El-Nino events are difficult to predict

New data from taken from coral records suggests that future El Nino events will be ‘unpredictable’.

The El Nino-Southern Oscillation (ENSO) is a climate pattern or cycle that happens every 5 years. El Nino is marked by a warming of the Pacific Ocean which leads to extreme weather events in other parts of the world such as floods and droughts. Scientists have been trying to understand how El Nino will be affected by our changing climate in the future, whether it will stay the same or become more unpredictable.

New evidence extracted from corals, some of them 7000 years old, suggest that El Nino events in the past have been highly variable, which means that they are likely to remain so in the future. 

While the ENSO events in the twentieth and twenty-first centuries are more intense than normal, ENSO strength has varied so much in the past, we can’t be sure that current intensification is due to changes in our climate as a result of rising carbon dioxide levels.

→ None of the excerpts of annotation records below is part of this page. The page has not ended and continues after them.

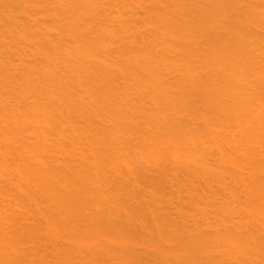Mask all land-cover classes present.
Returning <instances> with one entry per match:
<instances>
[{
  "label": "bare ground",
  "instance_id": "1",
  "mask_svg": "<svg viewBox=\"0 0 264 264\" xmlns=\"http://www.w3.org/2000/svg\"><path fill=\"white\" fill-rule=\"evenodd\" d=\"M0 264H264V0H0Z\"/></svg>",
  "mask_w": 264,
  "mask_h": 264
}]
</instances>
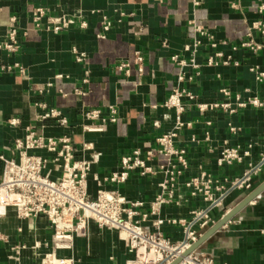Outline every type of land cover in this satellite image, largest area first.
I'll return each instance as SVG.
<instances>
[{
    "label": "crops",
    "instance_id": "obj_1",
    "mask_svg": "<svg viewBox=\"0 0 264 264\" xmlns=\"http://www.w3.org/2000/svg\"><path fill=\"white\" fill-rule=\"evenodd\" d=\"M262 1L239 0V8L235 9L230 0H205L199 7H195L192 0H0V40L5 38L13 15L20 31L28 30L27 36L20 35L19 53L10 56L0 50V65L17 60L27 69L26 75L18 69L0 70V153L12 155L7 146L23 135L26 125L36 123L33 108L36 88L47 82L52 85L44 91L43 99L65 112L72 121L70 128L48 125L47 133L68 132L80 141L84 137L80 126L84 108L106 109L112 104L118 107L119 120L110 124L107 131L85 134L94 140L95 150L101 153L99 161L93 165L94 171L108 173L116 169L119 157L136 145L154 147L155 136L172 128L175 112L160 105L155 109L150 104L162 103L176 83L181 69L171 55L188 56L183 48L194 38L191 20L208 25L217 39L226 43H219L216 49H201L197 56L200 66L184 68L188 79L183 86L208 101L225 100L219 89L226 85L243 99L250 95L264 97V80L258 81L249 70L251 65L264 68V49L252 52L233 48L246 35L248 21L255 18L253 11ZM38 5L45 7L49 15L81 14L88 26H74L59 33L47 30L44 22L37 28L32 20ZM104 18L111 22L108 30L102 27ZM100 33L105 36L99 37ZM74 47L87 53L86 60H75ZM137 49L146 57L142 76L138 75L134 63ZM216 50L231 55L239 65L207 64V57ZM122 60L130 63V75L115 68ZM87 69L93 80L84 85L85 94L78 97L74 88L81 84ZM57 73H63L64 77L56 78ZM134 82L140 83L135 85ZM60 89L64 95L59 93ZM9 117L19 118L20 124L10 125ZM207 119L213 123L208 125ZM155 120L161 122V128L152 126ZM185 120L193 124L180 131L177 144L188 152L187 177L203 169L228 188L249 168L261 165L252 174L249 187L229 190L222 201L209 210L211 221L200 230L201 237L264 183V163L261 164L264 107L248 105L231 115L220 108L202 113L192 105L185 113ZM229 122L239 128L236 133L230 131ZM224 142L245 147L252 144L250 154L240 162L219 166L216 157ZM158 158L167 162L161 155ZM2 165L0 160V173ZM158 182L157 177L132 175L118 188L132 199L149 202L160 189ZM185 198L180 204H166L162 215L191 219L193 209L205 208L208 204L200 197ZM144 225L153 229L150 220L144 221ZM263 228L264 190L195 250L211 256L217 264H264V235L260 232ZM163 229L175 241L184 238L181 225L165 223ZM0 232L7 235V239L0 237V264H41V255L51 248L53 229L45 217L21 219L9 209L0 218ZM22 245L24 247L16 251L15 247ZM73 257L74 264H125L131 253L123 241L91 223L88 235L75 239Z\"/></svg>",
    "mask_w": 264,
    "mask_h": 264
},
{
    "label": "built area",
    "instance_id": "obj_2",
    "mask_svg": "<svg viewBox=\"0 0 264 264\" xmlns=\"http://www.w3.org/2000/svg\"><path fill=\"white\" fill-rule=\"evenodd\" d=\"M204 1L192 0L195 7L201 6ZM230 5L238 9L239 0H230ZM253 12L255 18L248 21V31L240 42L233 46L234 49H247L252 52L264 49V1L260 2ZM32 21L37 28L42 27L43 22L46 23L45 28L54 33L74 26H88V21L81 14L49 15L42 5L35 6ZM190 23L194 29V38L185 43L183 48L188 56L179 53L171 55V59L181 69L176 83L162 103L150 104L155 109L160 105L175 112L172 128L155 136L154 147L141 144L123 153L119 157L117 168L108 173L93 170V165L99 161L101 153L95 150L94 140L87 138L85 134L107 131L110 124L119 120L118 107L112 104L106 109L84 108L80 123L84 137L77 141L68 132H46L48 125L70 128L72 121L65 112L43 99L44 91L52 82L36 88L37 98L33 102L36 123L26 125L23 135L14 138L7 146L12 155L0 153L3 164L0 173V218L12 209L21 219L45 217L49 221L53 229L51 248L41 255L42 264H74L75 239L86 237L91 223L125 243L131 253L125 264H171L177 258H181L177 264H217L214 258L203 252L186 251L199 239L200 230L209 226V210L219 204L229 190L249 187L252 174L258 171L261 165L249 168L241 177L234 179L228 188L203 169H200L198 174L187 177L190 170L188 152L185 147L178 146L177 138L184 127L193 124L191 120H185V113L192 105L202 113H210L220 108L233 115L239 108L248 105L264 107V97L250 95L243 99L240 93L233 94L231 88L226 85L219 89L226 97L225 100L208 101L183 86V82L188 79L184 68L200 66L197 62L200 50L216 49L219 43H226L225 40L219 41L214 30L208 25L195 20ZM110 25L111 22L104 18L103 29L108 30ZM21 34L27 36L28 30L21 32L17 18L13 15L10 17L5 38L0 40V50L10 56L19 53ZM98 36L105 35L100 33ZM72 51L76 61L86 60L85 51L75 47ZM220 62L239 65V61L220 50H216L206 59L209 65ZM134 63L138 75H144L146 57L140 49L135 51ZM129 67L130 63L126 60L119 61L115 66L116 69L125 71L126 75H130ZM14 69H18L23 75L27 73L26 67L17 60L0 65L1 71ZM249 70L258 81L264 80V68L251 65ZM55 77L62 78L64 74L57 73ZM92 80L91 71L87 69L81 84L74 88V93L78 97L83 96L84 85ZM139 83L134 82L135 85ZM59 93L65 94L63 89H60ZM7 123L16 126L20 124V119L9 117ZM206 123L211 125L213 122L207 119ZM152 126L161 128V122L155 120ZM229 128L232 133L239 129L232 122H229ZM192 139L194 140L195 136ZM251 147L252 144L245 147L224 142L218 149L217 164L222 166L240 162L245 155L250 154ZM158 155L165 157L167 162H161ZM263 163L264 157L261 161V164ZM132 175L159 179L160 189L149 202L132 199L118 188ZM185 196L200 197L208 204L205 208L193 209L190 212L191 219L162 215L166 204H180L186 199ZM146 220L151 221L153 229L144 225ZM165 223L181 225L184 228V238L175 241L167 236L163 229ZM260 232L264 235V228ZM0 237L7 239V235L1 232ZM21 247L24 245L15 247L16 251Z\"/></svg>",
    "mask_w": 264,
    "mask_h": 264
},
{
    "label": "water",
    "instance_id": "obj_3",
    "mask_svg": "<svg viewBox=\"0 0 264 264\" xmlns=\"http://www.w3.org/2000/svg\"><path fill=\"white\" fill-rule=\"evenodd\" d=\"M264 190V183L257 187L252 193H250L245 199H243L238 205H236L231 211L225 214L220 221L213 225L204 235H202L191 247L186 251L189 253L195 250L203 241H205L211 234L217 231L221 226H223L228 220H230L234 214H236L244 205L254 199L258 194ZM181 258H177L171 264H177Z\"/></svg>",
    "mask_w": 264,
    "mask_h": 264
},
{
    "label": "bare ground",
    "instance_id": "obj_4",
    "mask_svg": "<svg viewBox=\"0 0 264 264\" xmlns=\"http://www.w3.org/2000/svg\"><path fill=\"white\" fill-rule=\"evenodd\" d=\"M42 264V263H41Z\"/></svg>",
    "mask_w": 264,
    "mask_h": 264
}]
</instances>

“The level of ENSO variability we see in the 20th century is not unprecedented,” says Kim Cobb, an earth and atmospheric scientist at the Georgia Institute of Technology. 

“But the 20th century does stand out, statistically, as being higher than the fossil coral baseline.”

Her team at the Georgia Institute of Technology analysed 15,000 coral samples taken from 17 rocks that had rolled onto beaches of Pacific Islands. 

“We are able to count back in time, following the seasonal cycles locked in the coral skeleton, as long as the core will allow us,” Cobb explains.

The researchers were able to put dates on the coral by looking at ratios of the radioactive isotopes present. They then used X-ray and chemical analysis to track changes in the coral skeleton giving them accurate records of the global temperatures and rainfall over 650 year periods.  

“We looked at the long-term variability of ENSO in the climate models and asked how it compares to the long-term variability of ENSO in the real world,” says Cobb.

“We show that they actually match fairly well. This project sets the stage for conducting more detailed data-model comparisons from specific time intervals to test the accuracy of ENSO characteristics in the various models.”

The team hope that their report, published in the journal Science, will help to make future climate models and thus predictions more accurate.

“Prior to this publication, we had a smattering of coral records from this period of interest,” adds Cobb. 

“We now have tripled the amount of fossil coral data available to investigate these important questions. We have been able to provide a comprehensive view of recent variations in ENSO.”